> Page text:
####################

Q:  Should I use bullet points or paragraphs when listing out job descriptions on the resume?

A: Whether you utilize bullet points, (short) paragraphs, or a combination of the two when formatting your resume comes down to two things:

  1. how much information is being communicated within the description, and
  2. what method will enable the reader to easily scan through the document

You have roughly 7 seconds to establish a message and communicate your qualifications in a way that leaves a lasting and positive impression with hiring managers. This means that your content needs to be easy to scan and read through fairly quickly because you risk losing their attention in mounds upon mounds of verbiage.

The thing to be aware of is that in this “bullets versus paragraphs debate”, there’s potential to go wrong in either scenario. If your information is ineffectively displayed in a lengthy list of bullet points, an overly-wordy paragraph, or any other format that doesn’t lend itself well to scanning through, your message will be lost and your audience will miss pertinent information that qualifies you for the role.

####################

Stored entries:

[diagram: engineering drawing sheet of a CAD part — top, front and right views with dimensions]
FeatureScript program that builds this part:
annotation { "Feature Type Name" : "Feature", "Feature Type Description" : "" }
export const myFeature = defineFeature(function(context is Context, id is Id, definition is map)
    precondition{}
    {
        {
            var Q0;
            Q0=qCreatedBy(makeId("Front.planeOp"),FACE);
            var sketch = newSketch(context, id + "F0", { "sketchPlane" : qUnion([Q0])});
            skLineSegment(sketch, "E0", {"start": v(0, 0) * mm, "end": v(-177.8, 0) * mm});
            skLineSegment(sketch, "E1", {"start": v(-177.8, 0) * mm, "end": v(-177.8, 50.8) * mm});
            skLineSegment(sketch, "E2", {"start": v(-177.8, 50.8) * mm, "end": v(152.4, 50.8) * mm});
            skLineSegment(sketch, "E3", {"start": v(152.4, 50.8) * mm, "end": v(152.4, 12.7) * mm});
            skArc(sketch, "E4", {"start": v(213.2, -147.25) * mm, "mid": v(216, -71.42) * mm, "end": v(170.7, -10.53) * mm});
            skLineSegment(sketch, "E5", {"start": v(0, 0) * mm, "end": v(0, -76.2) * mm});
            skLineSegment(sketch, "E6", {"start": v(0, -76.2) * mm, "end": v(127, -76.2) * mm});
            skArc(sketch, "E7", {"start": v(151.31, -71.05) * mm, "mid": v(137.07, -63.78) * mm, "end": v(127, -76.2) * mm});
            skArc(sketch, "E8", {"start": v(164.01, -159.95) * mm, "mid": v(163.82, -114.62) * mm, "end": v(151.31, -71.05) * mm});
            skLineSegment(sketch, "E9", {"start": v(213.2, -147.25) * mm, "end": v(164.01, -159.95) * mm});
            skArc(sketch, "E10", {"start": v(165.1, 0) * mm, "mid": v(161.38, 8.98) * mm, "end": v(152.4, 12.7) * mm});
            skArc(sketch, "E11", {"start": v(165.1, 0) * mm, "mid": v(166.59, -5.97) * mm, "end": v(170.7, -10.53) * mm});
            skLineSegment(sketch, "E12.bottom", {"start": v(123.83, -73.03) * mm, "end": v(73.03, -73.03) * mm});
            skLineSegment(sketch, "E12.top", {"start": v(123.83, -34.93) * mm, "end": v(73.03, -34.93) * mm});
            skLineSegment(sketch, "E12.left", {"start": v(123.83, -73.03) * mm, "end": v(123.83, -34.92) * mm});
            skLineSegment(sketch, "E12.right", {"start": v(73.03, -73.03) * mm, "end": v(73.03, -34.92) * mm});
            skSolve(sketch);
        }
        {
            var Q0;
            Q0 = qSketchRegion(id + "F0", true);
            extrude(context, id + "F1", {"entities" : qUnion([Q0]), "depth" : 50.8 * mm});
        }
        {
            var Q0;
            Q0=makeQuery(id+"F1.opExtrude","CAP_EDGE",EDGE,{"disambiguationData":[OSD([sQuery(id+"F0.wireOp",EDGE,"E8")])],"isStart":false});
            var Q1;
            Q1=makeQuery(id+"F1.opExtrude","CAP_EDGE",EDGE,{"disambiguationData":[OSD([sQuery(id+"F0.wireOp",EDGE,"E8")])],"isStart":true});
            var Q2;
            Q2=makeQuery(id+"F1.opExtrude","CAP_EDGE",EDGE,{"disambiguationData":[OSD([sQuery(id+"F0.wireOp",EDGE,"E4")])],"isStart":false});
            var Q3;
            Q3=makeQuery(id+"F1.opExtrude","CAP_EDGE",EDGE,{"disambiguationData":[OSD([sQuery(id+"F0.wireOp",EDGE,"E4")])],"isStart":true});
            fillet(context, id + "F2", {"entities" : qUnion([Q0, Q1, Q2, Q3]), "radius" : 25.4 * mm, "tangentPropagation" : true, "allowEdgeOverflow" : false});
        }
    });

####################

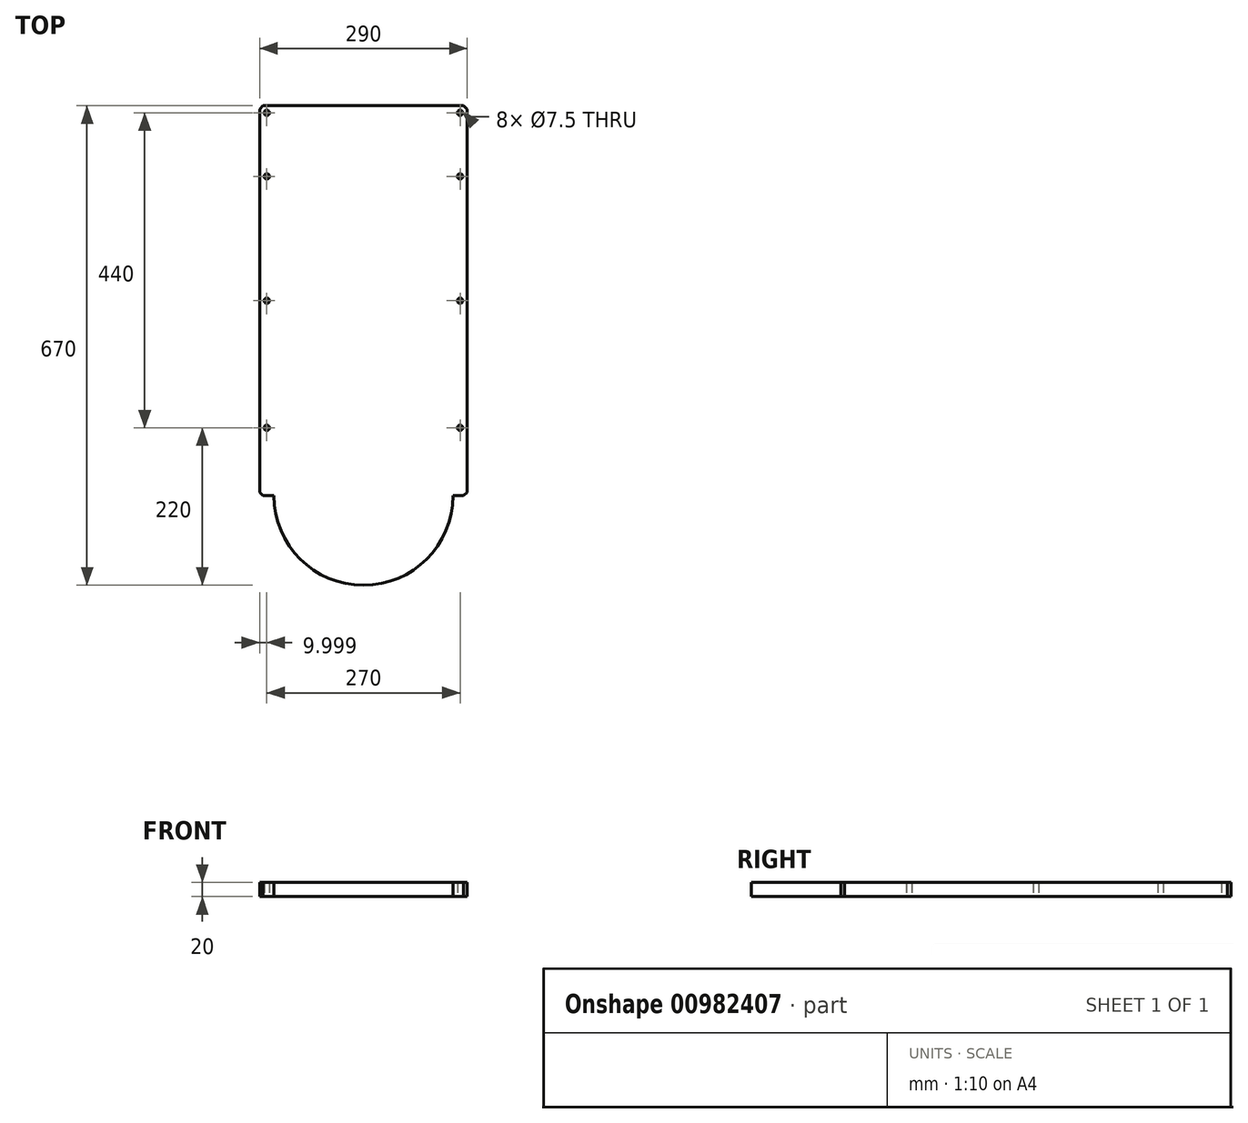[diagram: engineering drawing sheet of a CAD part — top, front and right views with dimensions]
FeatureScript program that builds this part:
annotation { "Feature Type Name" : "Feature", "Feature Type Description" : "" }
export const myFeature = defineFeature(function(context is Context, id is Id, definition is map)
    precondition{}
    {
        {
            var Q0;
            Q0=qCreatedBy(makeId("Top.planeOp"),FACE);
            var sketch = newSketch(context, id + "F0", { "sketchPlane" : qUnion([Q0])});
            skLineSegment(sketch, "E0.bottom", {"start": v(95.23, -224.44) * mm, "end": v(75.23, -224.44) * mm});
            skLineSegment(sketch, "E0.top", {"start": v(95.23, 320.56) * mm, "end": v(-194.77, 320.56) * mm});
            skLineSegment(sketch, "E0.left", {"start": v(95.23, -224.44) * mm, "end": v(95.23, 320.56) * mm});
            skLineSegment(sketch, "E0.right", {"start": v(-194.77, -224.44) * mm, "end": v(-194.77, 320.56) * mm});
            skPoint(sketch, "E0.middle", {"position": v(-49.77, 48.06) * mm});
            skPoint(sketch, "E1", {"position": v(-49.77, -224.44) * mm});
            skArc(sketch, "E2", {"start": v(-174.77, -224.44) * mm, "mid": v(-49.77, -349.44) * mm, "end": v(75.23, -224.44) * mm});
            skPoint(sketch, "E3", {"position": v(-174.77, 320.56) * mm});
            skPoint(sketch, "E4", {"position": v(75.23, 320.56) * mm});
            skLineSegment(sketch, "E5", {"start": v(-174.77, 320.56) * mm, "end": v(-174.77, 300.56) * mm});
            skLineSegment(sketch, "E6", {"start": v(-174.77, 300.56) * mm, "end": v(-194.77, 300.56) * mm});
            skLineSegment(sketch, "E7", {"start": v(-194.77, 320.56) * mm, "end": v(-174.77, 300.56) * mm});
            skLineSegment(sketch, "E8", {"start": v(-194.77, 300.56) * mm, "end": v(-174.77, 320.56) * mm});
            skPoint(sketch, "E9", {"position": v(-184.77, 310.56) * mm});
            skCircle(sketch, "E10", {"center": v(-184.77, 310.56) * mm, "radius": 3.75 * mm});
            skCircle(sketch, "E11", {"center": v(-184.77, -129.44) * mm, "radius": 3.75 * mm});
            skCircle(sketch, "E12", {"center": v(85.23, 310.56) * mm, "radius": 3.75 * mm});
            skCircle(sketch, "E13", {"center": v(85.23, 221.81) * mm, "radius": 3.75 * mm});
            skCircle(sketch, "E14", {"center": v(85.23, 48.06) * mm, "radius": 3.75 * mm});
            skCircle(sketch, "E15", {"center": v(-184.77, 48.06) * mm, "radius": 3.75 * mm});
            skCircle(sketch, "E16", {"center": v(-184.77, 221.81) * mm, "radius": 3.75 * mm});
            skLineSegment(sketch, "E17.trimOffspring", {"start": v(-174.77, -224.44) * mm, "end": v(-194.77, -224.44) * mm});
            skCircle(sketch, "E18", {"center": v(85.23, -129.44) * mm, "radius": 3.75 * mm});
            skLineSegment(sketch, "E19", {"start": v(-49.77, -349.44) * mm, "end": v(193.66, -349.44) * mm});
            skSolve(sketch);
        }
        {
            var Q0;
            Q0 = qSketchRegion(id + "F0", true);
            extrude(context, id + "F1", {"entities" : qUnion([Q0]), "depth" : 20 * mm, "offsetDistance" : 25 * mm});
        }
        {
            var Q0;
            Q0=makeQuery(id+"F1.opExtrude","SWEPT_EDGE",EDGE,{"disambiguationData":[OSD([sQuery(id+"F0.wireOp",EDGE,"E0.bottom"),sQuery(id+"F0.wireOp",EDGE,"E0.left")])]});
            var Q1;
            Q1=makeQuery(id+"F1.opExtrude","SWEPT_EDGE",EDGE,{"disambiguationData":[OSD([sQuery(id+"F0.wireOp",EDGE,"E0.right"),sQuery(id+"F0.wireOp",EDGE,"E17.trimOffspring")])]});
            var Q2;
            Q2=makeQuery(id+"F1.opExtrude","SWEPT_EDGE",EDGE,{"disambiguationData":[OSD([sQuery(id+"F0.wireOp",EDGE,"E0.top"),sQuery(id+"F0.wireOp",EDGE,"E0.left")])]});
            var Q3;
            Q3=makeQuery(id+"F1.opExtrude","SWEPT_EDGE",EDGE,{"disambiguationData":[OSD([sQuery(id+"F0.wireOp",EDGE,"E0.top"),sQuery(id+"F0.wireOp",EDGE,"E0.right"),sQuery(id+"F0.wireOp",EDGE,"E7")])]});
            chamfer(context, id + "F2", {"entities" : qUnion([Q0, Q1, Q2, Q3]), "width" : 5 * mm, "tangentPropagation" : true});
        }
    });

####################

> Work to complete:
[A] In the resume formatting text, roughly how many seconds do you have to make an impression on hiring managers?
[B] Reproduce the part of the resume formatting text that opens with the words containing "The thing to" and closes with "for the role.".
These records have nothing to do with the resume formatting text.

> Per-task outputs:
[A] Roughly 7 seconds.

[B]
The thing to be aware of is that in this “bullets versus paragraphs debate”, there’s potential to go wrong in either scenario. If your information is ineffectively displayed in a lengthy list of bullet points, an overly-wordy paragraph, or any other format that doesn’t lend itself well to scanning through, your message will be lost and your audience will miss pertinent information that qualifies you for the role.